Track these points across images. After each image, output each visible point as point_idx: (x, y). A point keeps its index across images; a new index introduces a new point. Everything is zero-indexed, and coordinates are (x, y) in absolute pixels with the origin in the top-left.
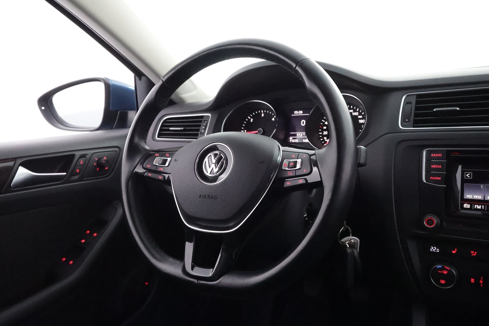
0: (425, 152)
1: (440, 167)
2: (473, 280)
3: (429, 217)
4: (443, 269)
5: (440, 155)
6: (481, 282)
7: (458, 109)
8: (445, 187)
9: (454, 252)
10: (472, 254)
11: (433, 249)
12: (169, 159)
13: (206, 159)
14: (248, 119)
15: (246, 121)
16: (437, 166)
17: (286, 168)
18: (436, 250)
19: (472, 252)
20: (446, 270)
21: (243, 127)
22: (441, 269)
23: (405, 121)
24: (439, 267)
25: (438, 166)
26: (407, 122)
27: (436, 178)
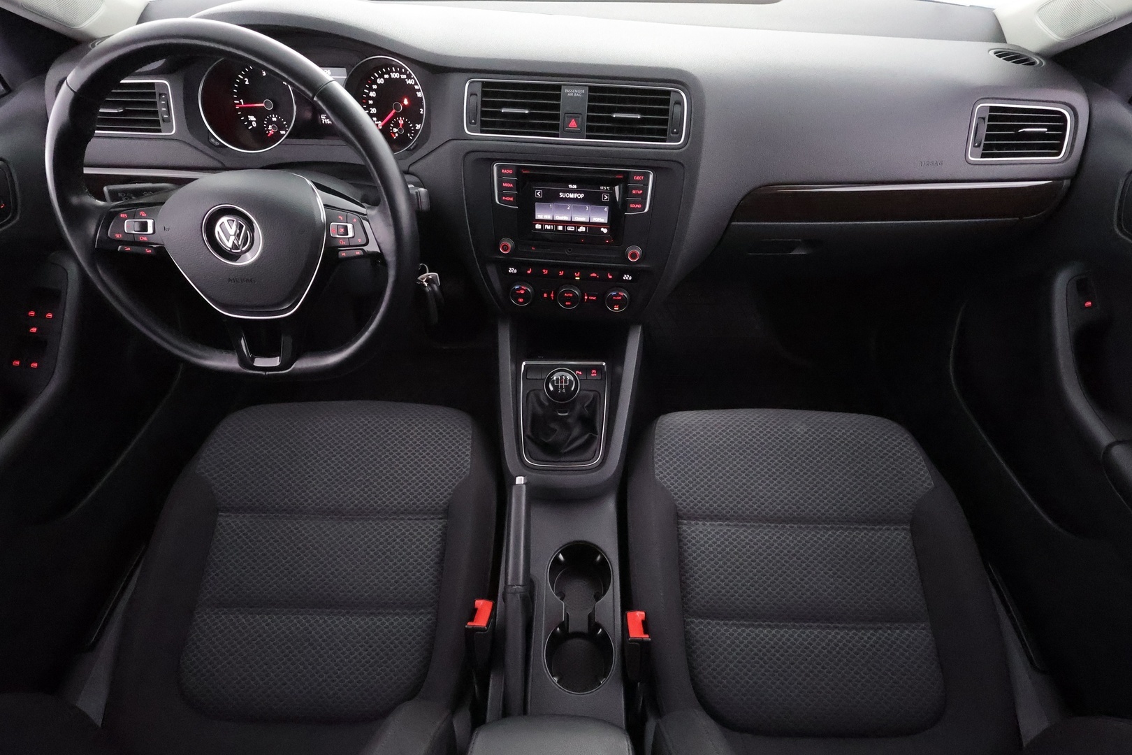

### REQUIREMENT
Return the lines of the records from the very start through the line holding "0: (425, 152)", both ends included, copied exactly and with the pictures left out.

### EXERCISE ANSWER
Track these points across images. After each image, output each visible point as point_idx: (x, y). A point keeps its index across images; a new index introduces a new point. Everything is zero-indexed, and coordinates are (x, y) in absolute pixels with the origin in the top-left.
0: (425, 152)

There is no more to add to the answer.